Stream report #2 from July 9th

TODOs for this stream

  • Run a crawl with 10 browsers in parallel and see if we can verify the errors described
  • Debug the data loss
  • Outline at least 3 use cases for working with a primed profile

What actually happened

I tried running a crawl on the v0.16.0 tag to reproduce the error got reported by taehyung222 on matrix. (Come join us at #openwpm:mozilla.org if you want.)

However once I had created a list with the top 1000 Alexa entries using parts of a script from the openwpm-crawler repo and started running the crawl I discovered that running 10 browsers in parallel and streaming doesn’t work that well from a performance perspective.
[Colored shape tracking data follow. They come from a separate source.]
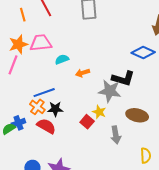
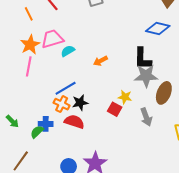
cyan semicircle: (62, 59) -> (68, 51), moved
black L-shape: (123, 78) -> (143, 59), turned 85
gray star: (110, 91) -> (146, 76), moved
brown ellipse: (137, 115) -> (164, 93), turned -70
blue cross: (18, 123) -> (46, 124), turned 32

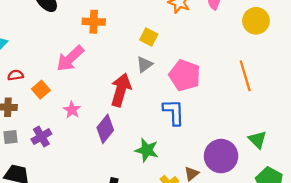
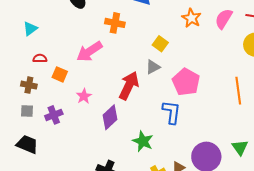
orange square: (41, 90) -> (60, 74), turned -35

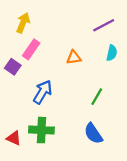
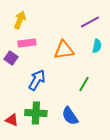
pink rectangle: (31, 49) -> (27, 43), turned 48
orange triangle: (74, 57) -> (64, 50), size x1.5
blue semicircle: (93, 134) -> (70, 116), moved

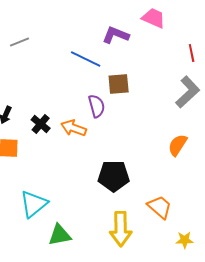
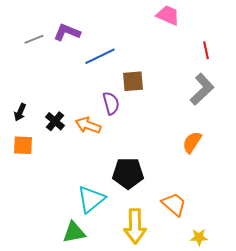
purple L-shape: (116, 35) -> (67, 32), moved
blue line: (86, 59) -> (100, 56), turned -52
cyan triangle: (34, 204) -> (91, 199), moved

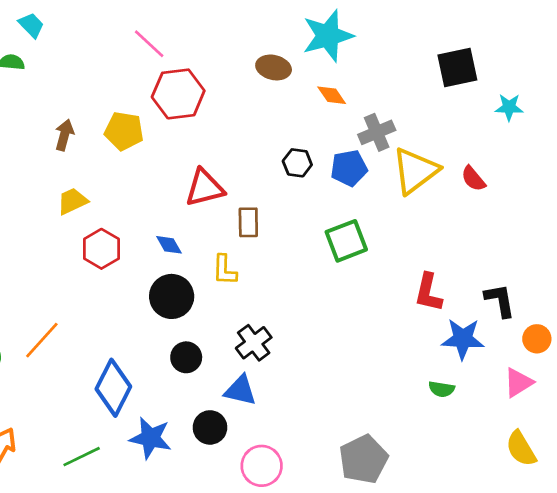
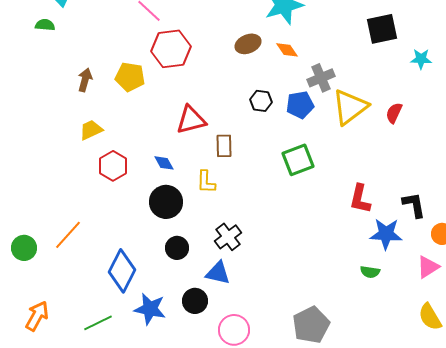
brown ellipse: (274, 67) -> (248, 44), moved, turned -35
red semicircle: (473, 179) -> (394, 113), turned 65

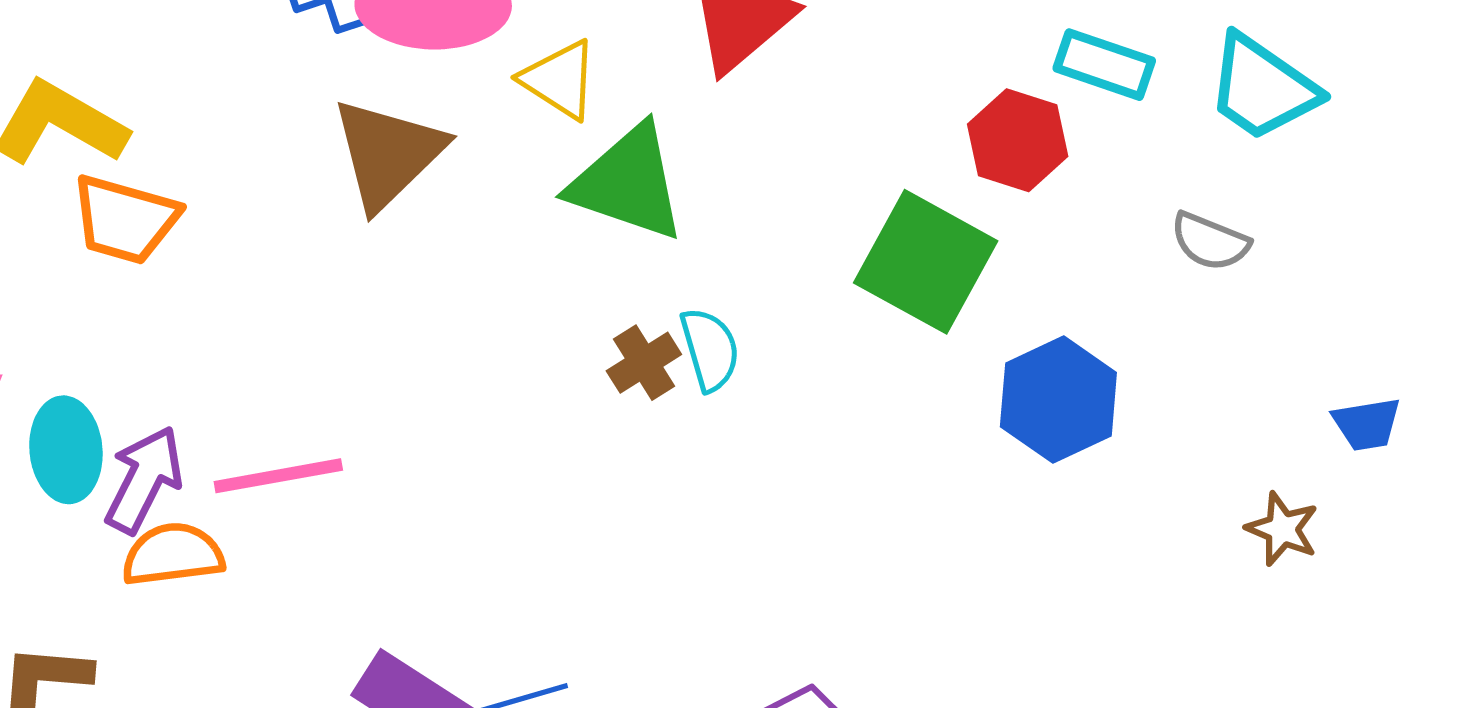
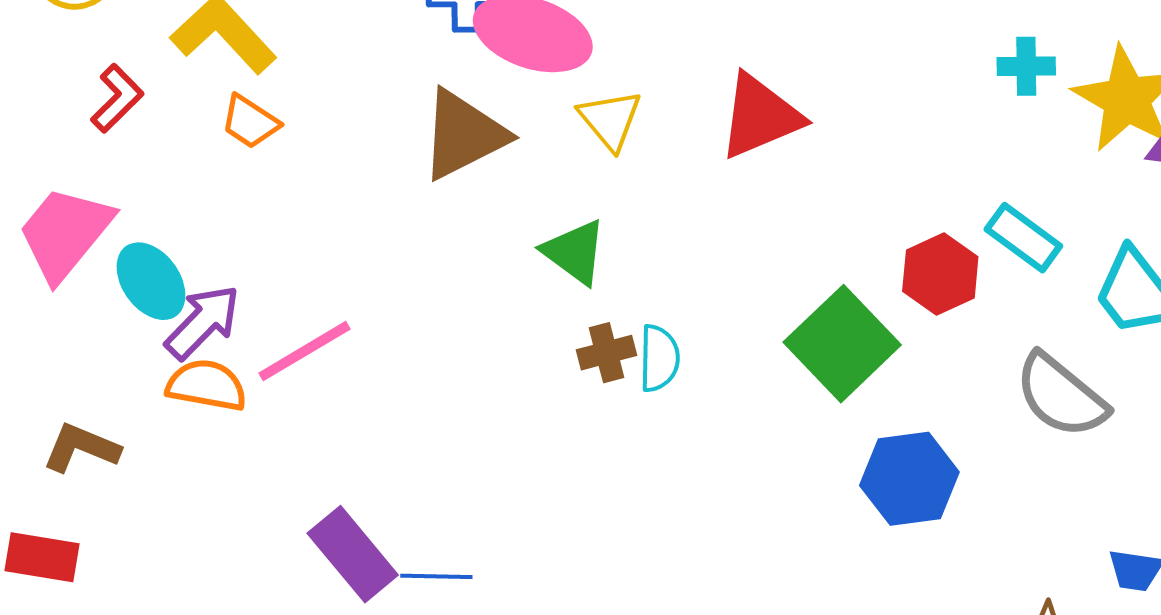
green triangle: (628, 183) -> (575, 252), moved, size x0.7
orange trapezoid: (125, 219) -> (250, 122), size x0.7
gray semicircle: (1210, 241) -> (1061, 396), size x1.6
cyan ellipse: (66, 450) -> (151, 281), turned -48
pink line: (278, 476) -> (305, 351), turned -38

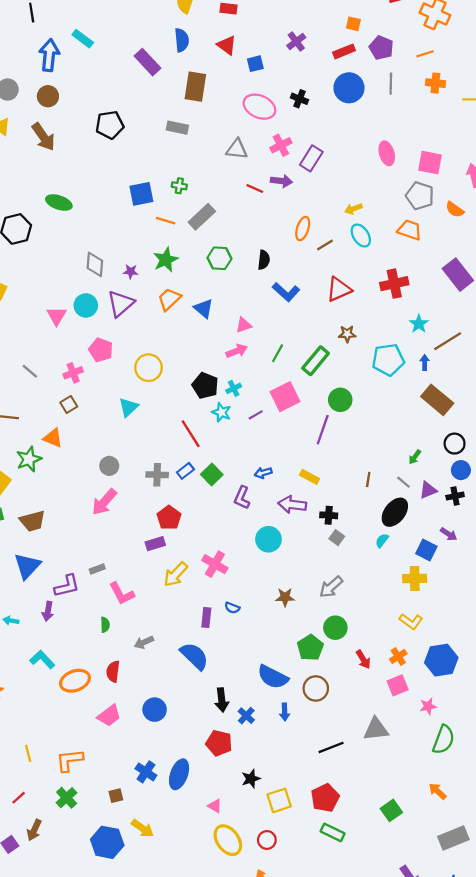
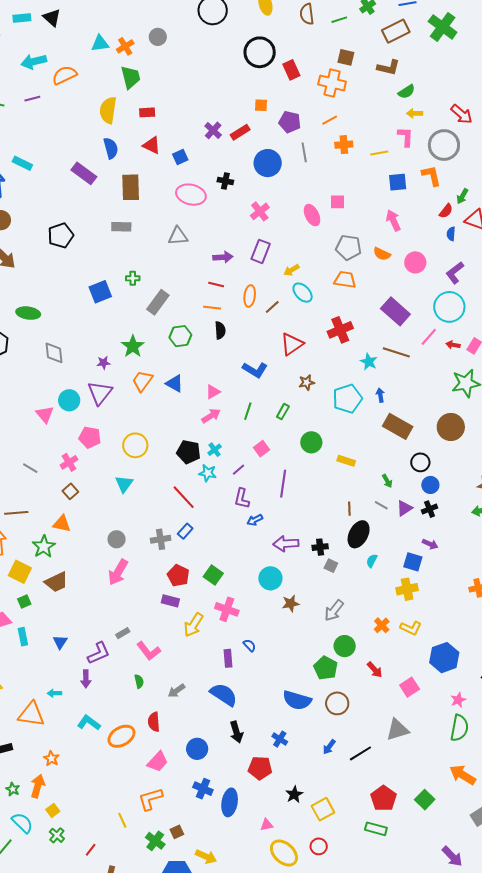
red rectangle: (344, 51) -> (240, 132), moved
pink cross: (281, 145) -> (260, 211), moved
purple rectangle: (311, 158) -> (261, 251), moved
pink square: (430, 163) -> (337, 202), moved, size x0.7
red line: (255, 188) -> (216, 284), moved
orange line: (166, 221) -> (212, 308), moved
gray diamond: (95, 264) -> (54, 353), moved
blue L-shape: (286, 292) -> (255, 370), moved
brown line: (448, 341) -> (396, 352), moved, turned 60
green rectangle: (316, 361) -> (283, 412), size x0.6
pink square: (285, 397) -> (262, 449), size x0.6
purple line: (323, 430) -> (283, 484), moved
green arrow: (415, 457) -> (387, 481), turned -56
green square: (212, 475) -> (213, 575), moved
yellow rectangle: (309, 477) -> (346, 461), moved
purple L-shape: (242, 498) -> (242, 499), moved
black ellipse: (395, 512) -> (359, 534), moved
brown trapezoid: (32, 521) -> (56, 582), moved
purple rectangle: (155, 544) -> (170, 601), turned 42
blue triangle: (27, 566) -> (60, 642), size x0.6
brown star: (285, 597) -> (291, 603), moved
blue semicircle: (232, 608) -> (249, 645), turned -144
orange cross: (398, 656) -> (382, 625), moved
black arrow: (222, 700) -> (236, 732), moved
pink star: (428, 706) -> (458, 700), moved
blue arrow: (285, 712) -> (329, 747), moved, turned 49
yellow line: (28, 753) -> (122, 820), moved
orange L-shape: (70, 760) -> (150, 799), moved
blue cross: (146, 772) -> (203, 789), moved
orange arrow: (438, 791) -> (463, 775), size x1.5
green cross: (67, 798) -> (155, 841), moved
red pentagon: (325, 798) -> (384, 798), moved
pink triangle: (215, 806) -> (267, 825), turned -32

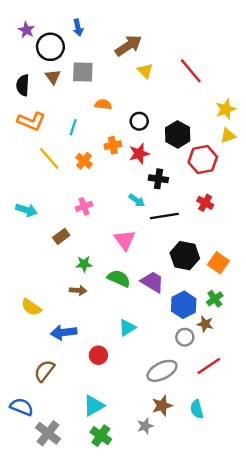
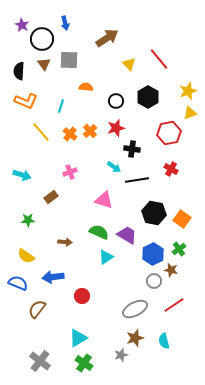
yellow triangle: (145, 71) -> (129, 64), moved
black hexagon: (178, 134) -> (148, 97), moved
orange cross: (113, 145) -> (90, 131), moved, turned -32
pink triangle: (125, 240) -> (104, 200), turned -36
green star: (84, 264) -> (28, 220), moved
cyan triangle: (127, 328) -> (106, 257), moved
blue semicircle: (22, 407) -> (18, 283), moved

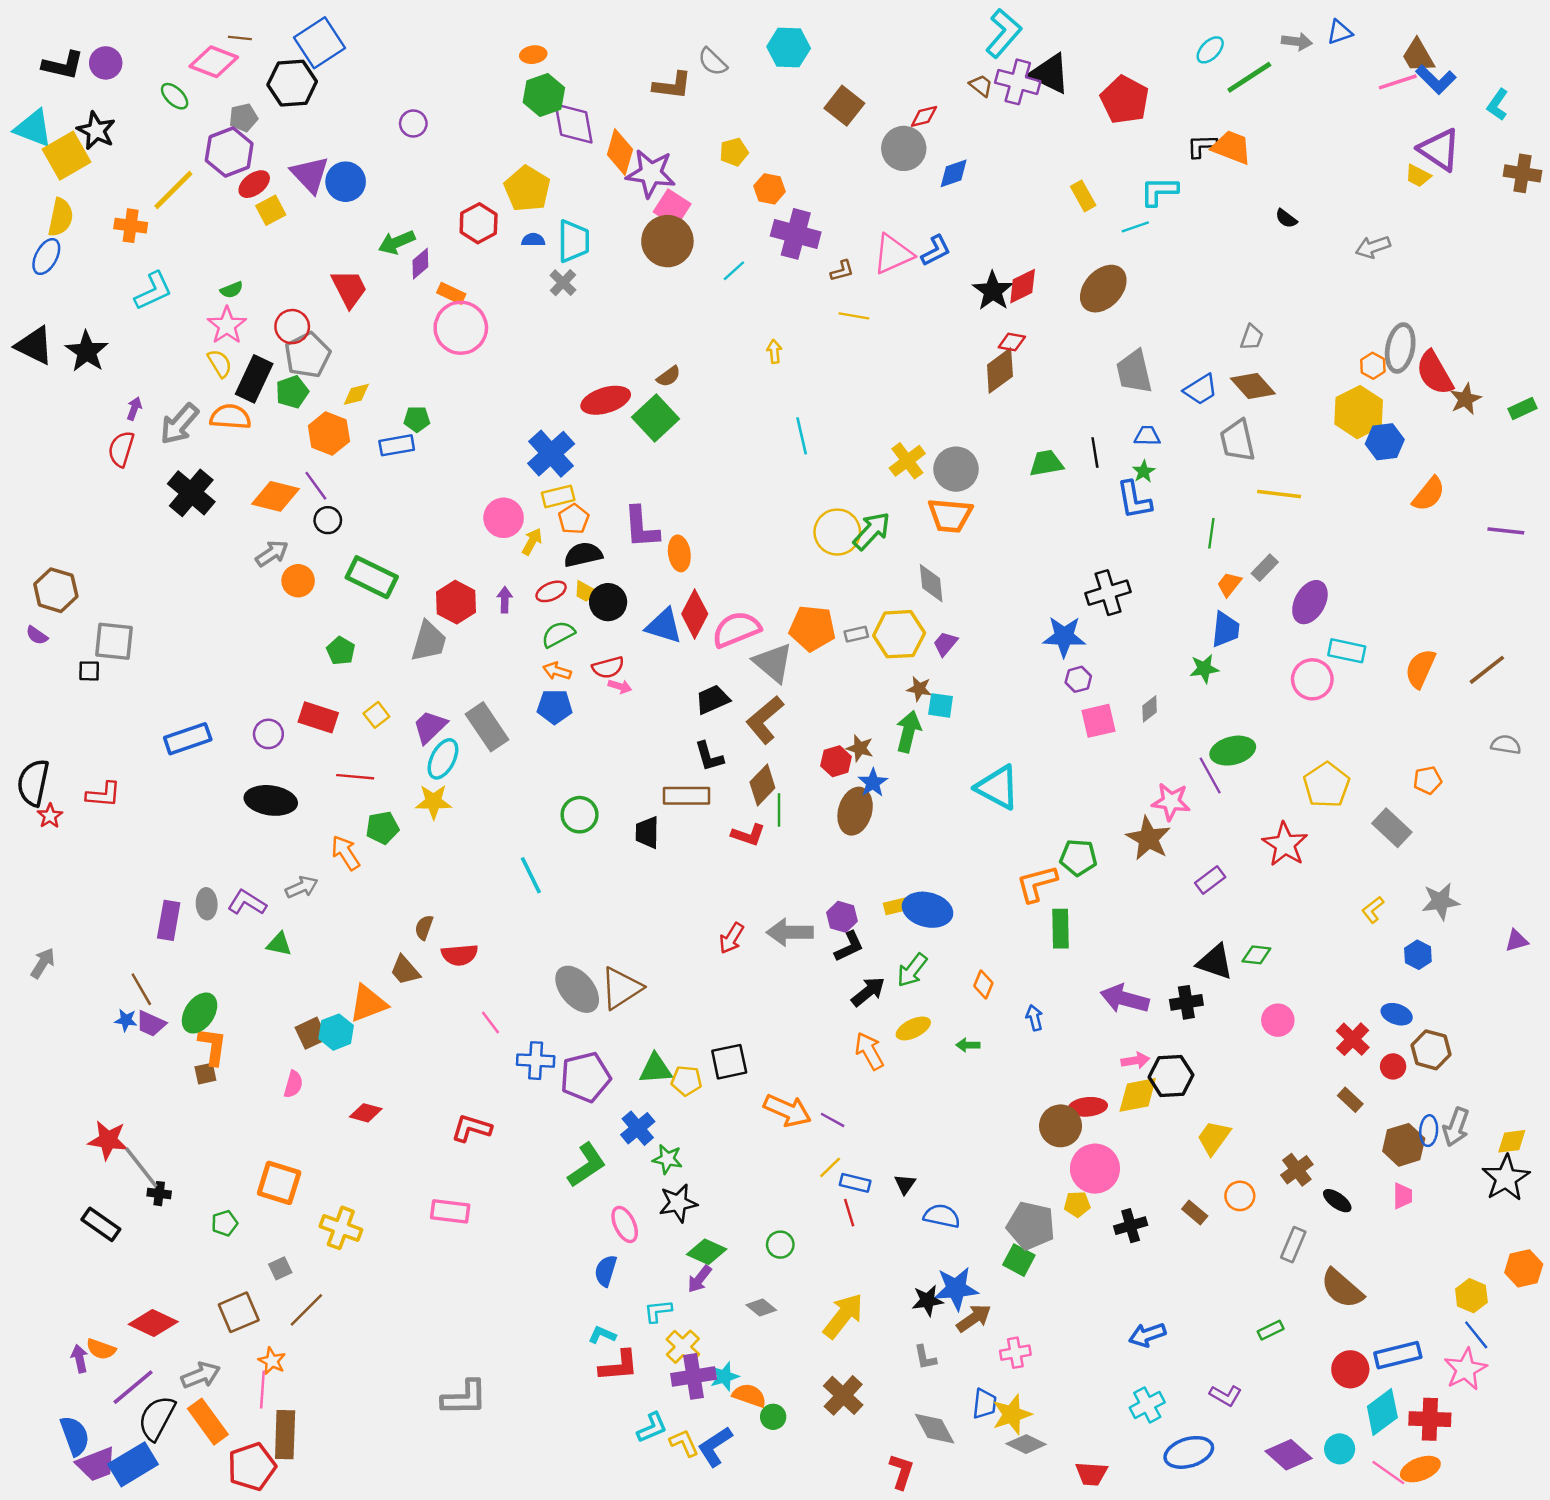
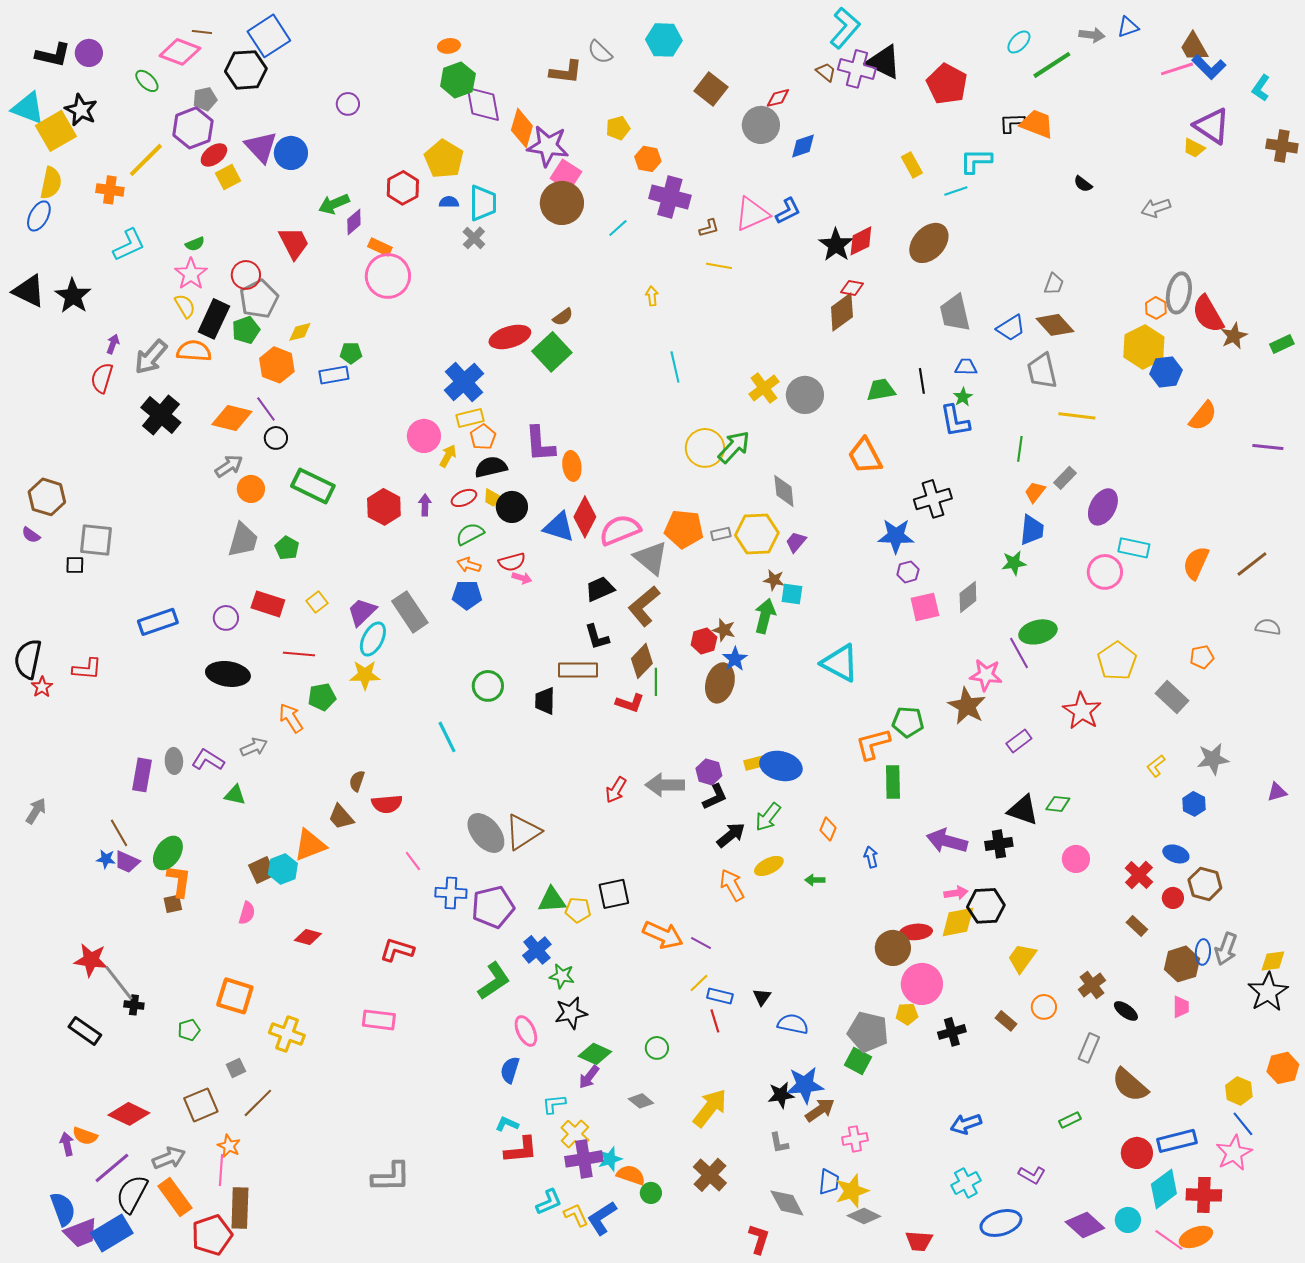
orange trapezoid: (950, 515) -> (865, 456), moved, turned 57
gray trapezoid: (429, 641) -> (243, 540), moved
gray diamond: (1150, 709) -> (968, 597), size x1.4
Also the crawl was way slower than I had expected and in the end got crashed by an assertion error stopping the entire crawl after only ~150 sites were visited.

At that point I gave up and ended the stream.

What was learned

Streams need work outside of the time I’m streaming.

If I want to analyse a dataset on stream I should prepare it beforehand.

If I promise a stream report, I need to sit down and actually write one.

If I claim to be a responsible maintainer, I should be helping community members instead of wasting their time.

Streams should only happen when I’m actually ready to stream. In this stream I was hungry, tired and anxious. I should have cancelled the stream and worked offline.

How is OpenWPM better than it was before

It isn’t. Nothing of value was produced on this stream. I’m sorry.

Outlook for next stream

All I can promise is that I’ll try to do better.

I’ll try to run the crawl under the week, so that the dataset is ready for analyzing next Friday.

Hopefully I’ll see you then.